-------- RECORDS TO PROCESS
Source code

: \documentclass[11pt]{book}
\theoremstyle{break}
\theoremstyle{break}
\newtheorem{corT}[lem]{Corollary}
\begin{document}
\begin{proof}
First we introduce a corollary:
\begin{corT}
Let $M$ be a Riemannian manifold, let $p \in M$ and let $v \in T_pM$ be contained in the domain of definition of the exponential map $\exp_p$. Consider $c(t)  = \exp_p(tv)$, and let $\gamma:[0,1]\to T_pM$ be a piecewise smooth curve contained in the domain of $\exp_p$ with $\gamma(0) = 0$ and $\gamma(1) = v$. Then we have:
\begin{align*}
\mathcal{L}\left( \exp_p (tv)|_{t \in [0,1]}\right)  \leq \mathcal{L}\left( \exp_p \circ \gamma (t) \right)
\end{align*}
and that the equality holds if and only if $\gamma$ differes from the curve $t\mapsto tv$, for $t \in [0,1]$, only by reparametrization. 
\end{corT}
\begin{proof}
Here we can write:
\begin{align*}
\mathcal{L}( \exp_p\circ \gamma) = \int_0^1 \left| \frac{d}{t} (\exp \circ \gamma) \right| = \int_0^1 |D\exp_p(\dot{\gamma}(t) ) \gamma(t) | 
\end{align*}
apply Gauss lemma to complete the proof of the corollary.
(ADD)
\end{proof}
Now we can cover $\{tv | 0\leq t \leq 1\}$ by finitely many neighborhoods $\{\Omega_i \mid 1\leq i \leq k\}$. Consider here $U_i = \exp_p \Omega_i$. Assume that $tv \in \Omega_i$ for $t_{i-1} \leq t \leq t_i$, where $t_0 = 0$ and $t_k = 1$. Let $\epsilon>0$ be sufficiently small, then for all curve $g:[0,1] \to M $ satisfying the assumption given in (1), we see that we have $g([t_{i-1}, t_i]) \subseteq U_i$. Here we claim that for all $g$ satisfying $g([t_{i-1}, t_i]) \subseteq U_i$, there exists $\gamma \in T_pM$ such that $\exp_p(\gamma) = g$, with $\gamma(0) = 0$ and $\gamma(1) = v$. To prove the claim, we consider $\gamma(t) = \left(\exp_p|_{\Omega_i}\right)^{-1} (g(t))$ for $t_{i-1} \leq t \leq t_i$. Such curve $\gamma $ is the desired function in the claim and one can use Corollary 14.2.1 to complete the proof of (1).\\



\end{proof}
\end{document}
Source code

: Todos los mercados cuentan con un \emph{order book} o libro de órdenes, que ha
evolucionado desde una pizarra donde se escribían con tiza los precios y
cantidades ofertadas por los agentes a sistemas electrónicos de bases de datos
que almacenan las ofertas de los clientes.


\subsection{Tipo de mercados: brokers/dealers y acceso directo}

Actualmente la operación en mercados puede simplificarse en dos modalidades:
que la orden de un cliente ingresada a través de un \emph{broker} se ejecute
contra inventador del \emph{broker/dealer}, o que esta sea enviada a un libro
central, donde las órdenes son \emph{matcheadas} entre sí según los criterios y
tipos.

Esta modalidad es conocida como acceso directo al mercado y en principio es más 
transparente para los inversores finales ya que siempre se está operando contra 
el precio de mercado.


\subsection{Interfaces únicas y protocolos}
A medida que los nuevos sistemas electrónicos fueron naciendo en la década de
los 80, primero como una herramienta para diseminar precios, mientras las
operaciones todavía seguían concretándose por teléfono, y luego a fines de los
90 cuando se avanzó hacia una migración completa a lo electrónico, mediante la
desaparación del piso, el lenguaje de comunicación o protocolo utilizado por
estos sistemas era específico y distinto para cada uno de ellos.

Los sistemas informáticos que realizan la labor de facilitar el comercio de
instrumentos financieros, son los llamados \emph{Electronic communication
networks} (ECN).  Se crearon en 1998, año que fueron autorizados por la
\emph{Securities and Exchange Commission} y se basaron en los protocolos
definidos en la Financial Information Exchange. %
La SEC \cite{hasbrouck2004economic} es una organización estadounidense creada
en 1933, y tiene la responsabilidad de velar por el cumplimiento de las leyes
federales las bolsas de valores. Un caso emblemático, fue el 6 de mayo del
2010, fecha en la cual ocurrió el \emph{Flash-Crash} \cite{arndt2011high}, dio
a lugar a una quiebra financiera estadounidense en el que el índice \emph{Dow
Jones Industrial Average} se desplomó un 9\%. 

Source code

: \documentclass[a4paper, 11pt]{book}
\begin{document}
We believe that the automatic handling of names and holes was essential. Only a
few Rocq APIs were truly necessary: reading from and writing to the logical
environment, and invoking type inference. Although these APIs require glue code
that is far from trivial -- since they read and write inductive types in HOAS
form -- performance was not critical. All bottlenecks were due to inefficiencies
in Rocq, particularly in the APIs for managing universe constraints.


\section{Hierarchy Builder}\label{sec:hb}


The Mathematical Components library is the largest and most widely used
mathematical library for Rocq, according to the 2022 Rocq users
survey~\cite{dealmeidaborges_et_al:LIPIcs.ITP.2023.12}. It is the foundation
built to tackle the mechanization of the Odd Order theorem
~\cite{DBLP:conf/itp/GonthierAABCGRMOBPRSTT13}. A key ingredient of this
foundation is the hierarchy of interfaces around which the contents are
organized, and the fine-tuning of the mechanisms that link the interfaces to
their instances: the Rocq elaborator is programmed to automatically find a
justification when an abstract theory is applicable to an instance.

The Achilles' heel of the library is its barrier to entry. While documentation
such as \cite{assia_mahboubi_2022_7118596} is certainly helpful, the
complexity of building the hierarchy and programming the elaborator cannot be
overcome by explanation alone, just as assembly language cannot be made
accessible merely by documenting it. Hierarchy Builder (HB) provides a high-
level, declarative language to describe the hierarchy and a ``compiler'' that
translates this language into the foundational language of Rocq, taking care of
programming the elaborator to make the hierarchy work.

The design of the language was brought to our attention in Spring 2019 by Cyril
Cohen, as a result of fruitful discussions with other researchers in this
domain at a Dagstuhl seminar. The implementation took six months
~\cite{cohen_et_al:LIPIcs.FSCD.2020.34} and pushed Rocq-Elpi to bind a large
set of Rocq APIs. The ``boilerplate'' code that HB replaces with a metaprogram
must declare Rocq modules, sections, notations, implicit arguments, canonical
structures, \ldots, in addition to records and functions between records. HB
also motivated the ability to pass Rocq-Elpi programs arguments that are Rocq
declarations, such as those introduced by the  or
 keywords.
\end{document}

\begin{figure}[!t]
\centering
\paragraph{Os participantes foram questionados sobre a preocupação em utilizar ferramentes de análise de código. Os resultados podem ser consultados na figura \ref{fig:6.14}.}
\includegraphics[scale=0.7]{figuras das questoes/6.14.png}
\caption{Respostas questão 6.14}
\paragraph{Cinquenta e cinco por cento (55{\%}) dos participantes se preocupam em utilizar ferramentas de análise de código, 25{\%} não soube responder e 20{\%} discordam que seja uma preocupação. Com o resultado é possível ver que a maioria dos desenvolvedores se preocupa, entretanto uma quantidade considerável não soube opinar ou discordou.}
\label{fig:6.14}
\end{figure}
----------------
> _PROMPT_:
Write the records out again so that each one matches the original exactly.

> _PROBLEM SOLUTION_:
Source code

: \documentclass[11pt]{book}
\theoremstyle{break}
\theoremstyle{break}
\newtheorem{corT}[lem]{Corollary}
\begin{document}
\begin{proof}
First we introduce a corollary:
\begin{corT}
Let $M$ be a Riemannian manifold, let $p \in M$ and let $v \in T_pM$ be contained in the domain of definition of the exponential map $\exp_p$. Consider $c(t)  = \exp_p(tv)$, and let $\gamma:[0,1]\to T_pM$ be a piecewise smooth curve contained in the domain of $\exp_p$ with $\gamma(0) = 0$ and $\gamma(1) = v$. Then we have:
\begin{align*}
\mathcal{L}\left( \exp_p (tv)|_{t \in [0,1]}\right)  \leq \mathcal{L}\left( \exp_p \circ \gamma (t) \right)
\end{align*}
and that the equality holds if and only if $\gamma$ differes from the curve $t\mapsto tv$, for $t \in [0,1]$, only by reparametrization. 
\end{corT}
\begin{proof}
Here we can write:
\begin{align*}
\mathcal{L}( \exp_p\circ \gamma) = \int_0^1 \left| \frac{d}{t} (\exp \circ \gamma) \right| = \int_0^1 |D\exp_p(\dot{\gamma}(t) ) \gamma(t) | 
\end{align*}
apply Gauss lemma to complete the proof of the corollary.
(ADD)
\end{proof}
Now we can cover $\{tv | 0\leq t \leq 1\}$ by finitely many neighborhoods $\{\Omega_i \mid 1\leq i \leq k\}$. Consider here $U_i = \exp_p \Omega_i$. Assume that $tv \in \Omega_i$ for $t_{i-1} \leq t \leq t_i$, where $t_0 = 0$ and $t_k = 1$. Let $\epsilon>0$ be sufficiently small, then for all curve $g:[0,1] \to M $ satisfying the assumption given in (1), we see that we have $g([t_{i-1}, t_i]) \subseteq U_i$. Here we claim that for all $g$ satisfying $g([t_{i-1}, t_i]) \subseteq U_i$, there exists $\gamma \in T_pM$ such that $\exp_p(\gamma) = g$, with $\gamma(0) = 0$ and $\gamma(1) = v$. To prove the claim, we consider $\gamma(t) = \left(\exp_p|_{\Omega_i}\right)^{-1} (g(t))$ for $t_{i-1} \leq t \leq t_i$. Such curve $\gamma $ is the desired function in the claim and one can use Corollary 14.2.1 to complete the proof of (1).\\



\end{proof}
\end{document}
Source code

: Todos los mercados cuentan con un \emph{order book} o libro de órdenes, que ha
evolucionado desde una pizarra donde se escribían con tiza los precios y
cantidades ofertadas por los agentes a sistemas electrónicos de bases de datos
que almacenan las ofertas de los clientes.


\subsection{Tipo de mercados: brokers/dealers y acceso directo}

Actualmente la operación en mercados puede simplificarse en dos modalidades:
que la orden de un cliente ingresada a través de un \emph{broker} se ejecute
contra inventador del \emph{broker/dealer}, o que esta sea enviada a un libro
central, donde las órdenes son \emph{matcheadas} entre sí según los criterios y
tipos.

Esta modalidad es conocida como acceso directo al mercado y en principio es más 
transparente para los inversores finales ya que siempre se está operando contra 
el precio de mercado.


\subsection{Interfaces únicas y protocolos}
A medida que los nuevos sistemas electrónicos fueron naciendo en la década de
los 80, primero como una herramienta para diseminar precios, mientras las
operaciones todavía seguían concretándose por teléfono, y luego a fines de los
90 cuando se avanzó hacia una migración completa a lo electrónico, mediante la
desaparación del piso, el lenguaje de comunicación o protocolo utilizado por
estos sistemas era específico y distinto para cada uno de ellos.

Los sistemas informáticos que realizan la labor de facilitar el comercio de
instrumentos financieros, son los llamados \emph{Electronic communication
networks} (ECN).  Se crearon en 1998, año que fueron autorizados por la
\emph{Securities and Exchange Commission} y se basaron en los protocolos
definidos en la Financial Information Exchange. %
La SEC \cite{hasbrouck2004economic} es una organización estadounidense creada
en 1933, y tiene la responsabilidad de velar por el cumplimiento de las leyes
federales las bolsas de valores. Un caso emblemático, fue el 6 de mayo del
2010, fecha en la cual ocurrió el \emph{Flash-Crash} \cite{arndt2011high}, dio
a lugar a una quiebra financiera estadounidense en el que el índice \emph{Dow
Jones Industrial Average} se desplomó un 9\%. 

Source code

: \documentclass[a4paper, 11pt]{book}
\begin{document}
We believe that the automatic handling of names and holes was essential. Only a
few Rocq APIs were truly necessary: reading from and writing to the logical
environment, and invoking type inference. Although these APIs require glue code
that is far from trivial -- since they read and write inductive types in HOAS
form -- performance was not critical. All bottlenecks were due to inefficiencies
in Rocq, particularly in the APIs for managing universe constraints.


\section{Hierarchy Builder}\label{sec:hb}


The Mathematical Components library is the largest and most widely used
mathematical library for Rocq, according to the 2022 Rocq users
survey~\cite{dealmeidaborges_et_al:LIPIcs.ITP.2023.12}. It is the foundation
built to tackle the mechanization of the Odd Order theorem
~\cite{DBLP:conf/itp/GonthierAABCGRMOBPRSTT13}. A key ingredient of this
foundation is the hierarchy of interfaces around which the contents are
organized, and the fine-tuning of the mechanisms that link the interfaces to
their instances: the Rocq elaborator is programmed to automatically find a
justification when an abstract theory is applicable to an instance.

The Achilles' heel of the library is its barrier to entry. While documentation
such as \cite{assia_mahboubi_2022_7118596} is certainly helpful, the
complexity of building the hierarchy and programming the elaborator cannot be
overcome by explanation alone, just as assembly language cannot be made
accessible merely by documenting it. Hierarchy Builder (HB) provides a high-
level, declarative language to describe the hierarchy and a ``compiler'' that
translates this language into the foundational language of Rocq, taking care of
programming the elaborator to make the hierarchy work.

The design of the language was brought to our attention in Spring 2019 by Cyril
Cohen, as a result of fruitful discussions with other researchers in this
domain at a Dagstuhl seminar. The implementation took six months
~\cite{cohen_et_al:LIPIcs.FSCD.2020.34} and pushed Rocq-Elpi to bind a large
set of Rocq APIs. The ``boilerplate'' code that HB replaces with a metaprogram
must declare Rocq modules, sections, notations, implicit arguments, canonical
structures, \ldots, in addition to records and functions between records. HB
also motivated the ability to pass Rocq-Elpi programs arguments that are Rocq
declarations, such as those introduced by the  or
 keywords.
\end{document}

\begin{figure}[!t]
\centering
\paragraph{Os participantes foram questionados sobre a preocupação em utilizar ferramentes de análise de código. Os resultados podem ser consultados na figura \ref{fig:6.14}.}
\includegraphics[scale=0.7]{figuras das questoes/6.14.png}
\caption{Respostas questão 6.14}
\paragraph{Cinquenta e cinco por cento (55{\%}) dos participantes se preocupam em utilizar ferramentas de análise de código, 25{\%} não soube responder e 20{\%} discordam que seja uma preocupação. Com o resultado é possível ver que a maioria dos desenvolvedores se preocupa, entretanto uma quantidade considerável não soube opinar ou discordou.}
\label{fig:6.14}
\end{figure}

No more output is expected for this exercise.